Duâ âdâbı

 - Duanın âdâbı: Haramdan ictinâb etmek, bedeninde, yiyeceğinde, içeceğinde, giyeceğinde, meskeninde harâm olmamak, duada ihlâs, dua esnâsında hâtıra bir şey gelmemek. Zirâ nazar-ı ilâhî kalbedir. Duadan önce sâlih bir iş işlemek, ya'nî bir sadaka vermek veya namaz kılmak, âyet-i kerîme okumak, abdestli bulunmak, kıbleye müteveccih olmak, diz çökmek. Namaz kıblesi Kâbe'dir. Dua kıblesi Arş'dır. Duanın evvelinde Cenâb-ı Hakkı senâ etmek. Senânın en efdali Elhamdülillah'dır. Duadan evvel ve sonra salâvat-i şerîfe getirmek. Elleri açmak. Ellerin ayalarını Arş'a doğru çevirmek. Elleri omuz hizasında tutmak. Esmâ-i Hüsnâdan getirmek. Esmâ-i Hüsnâyı şefî' ittihaz etimek [şefaatçi tutmak]. Kur'ân-ı kerîm ve hadîs-i şerîflerde vârid me'sur dualardan okumak. Me'sûr [eserde gelmiş] dualar daha tesirlidir. Enbiyâ-ı izam (aleyhimüssalâtü vesselâm) ve süleha ile tevessül etmek.

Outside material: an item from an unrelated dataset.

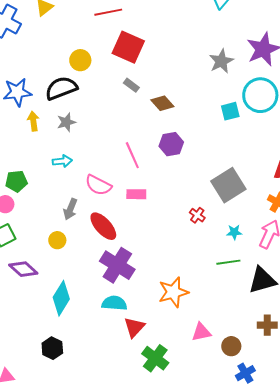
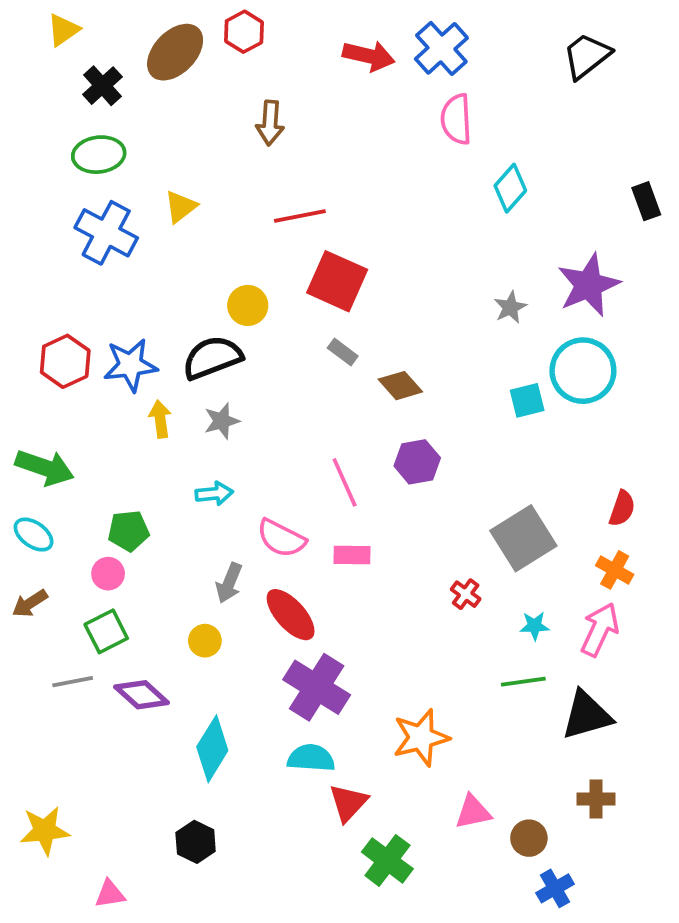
gray star: (221, 61) -> (510, 307), size x0.7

Vebtegû ileyhil-vesîlete [Mâide-35]. Ya'nî "Allah'a kavuşmak için vesîle arayın". Günahını itirafla, azm ile cezm ile ve cehd [gayret] ile kalbini hâzır ederek, tahliye-i  kalble, acele etmemek, Allah'a celle celâlühü hüsn-i zan  etmek. Evvel kendine, sonra ebeveynine [ana-babasına] ve akrabalarına dua etmelidir. Yalnız kendi nefsini tahsîs etmemelidir. Güzel ricâda bulunmak, ya'nî faydalı olan şeyi istemek kendine ve müslümanlara nâfi' [faydalı] olan şeyi istemek. Tekrar etmek. Muhâl olan şeyleri istememek. Meselâ, ya Rabbi, babamı dirilt gibi. Beddua etmemek. Her haceti istemeli. Âmin demeli. Duadan sonra yüzünü mesh etmek. Zirâ eller nûr ile doludur. Yüzünü vücûdunu mesh ederse, her tarafa sirâyet eder.